The bag has 5 black balls and 6 red balls.
Now the number of ways of selecting 2 black balls from in total 5 black balls will be $^5{C_2}$…………… (1)
Now the number of ways of selecting 3 red balls from in total 6 red balls will be $^6{C_3}$…………… (2)
The total number of ways of selecting 2 black balls and 3 red balls will be equation (1) multiplied with equation (2).
${ \Rightarrow ^5}{C_2}{ \times ^6}{C_3}$…………….. (3)

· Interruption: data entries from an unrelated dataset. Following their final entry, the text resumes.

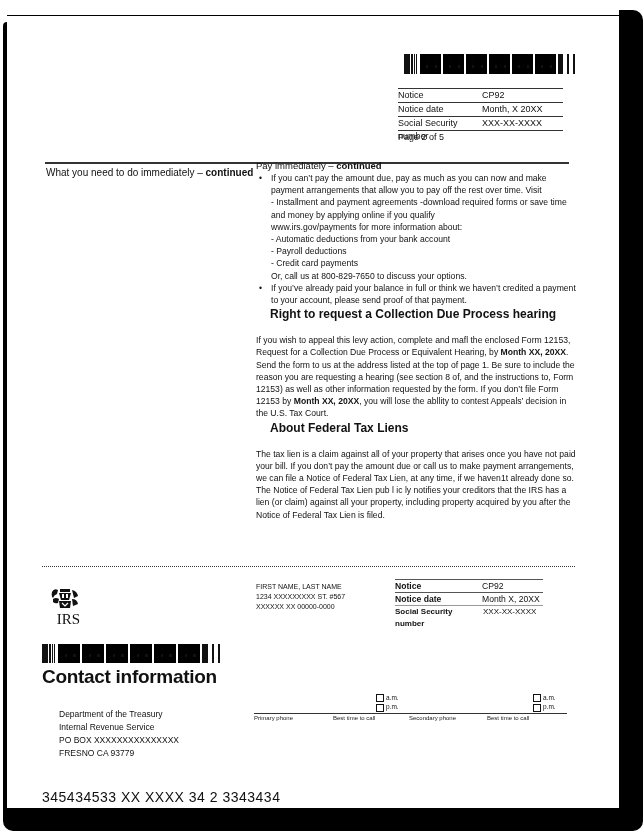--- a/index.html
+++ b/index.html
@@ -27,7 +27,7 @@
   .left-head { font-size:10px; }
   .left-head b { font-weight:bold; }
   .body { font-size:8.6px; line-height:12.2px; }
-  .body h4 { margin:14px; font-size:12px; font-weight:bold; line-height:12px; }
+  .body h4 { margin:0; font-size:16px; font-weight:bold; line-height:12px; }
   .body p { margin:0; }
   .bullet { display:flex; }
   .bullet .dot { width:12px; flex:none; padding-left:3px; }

Using the formula of $^n{C_r} = \dfrac{{n!}}{{r!\left( {n - r} \right)!}}$ we can rewrite equation (3) as
$
  { \Rightarrow ^5}{C_2}{ \times ^6}{C_3} = \dfrac{{5!}}{{2!\left( {5 - 2} \right)!}} \times \dfrac{{6!}}{{3!\left( {6 - 3} \right)!}} \\
   \Rightarrow \dfrac{{5!}}{{2!\left( 3 \right)!}} \times \dfrac{{6!}}{{3!\left( 3 \right)!}} \\
$
Using the concept that $n! = n \times (n - 1)(n - 2)(n - 3).......(n - r)!{\text{ where r < n}}$.
$
  ^5{C_2}{ \times ^6}{C_3} = \dfrac{{5 \times 4 \times 3!}}{{2\left( 3 \right)!}} \times \dfrac{{6 \times 5 \times 4 \times 3!}}{{3 \times 2 \times 1 \times \left( 3 \right)!}} \\
   \Rightarrow 10 \times 20 = 200 \\
$
The number of ways in which 2 black and 3 red balls can be selected is 200.
Note: Whenever we face such types of problems the key concept is to have the physical understanding of the formula $^n{C_r}$ which is the number of ways of selecting any r entities out of n entities. This concept along with the mathematical formula will help you solve problems of this kind and will take you to the right answer.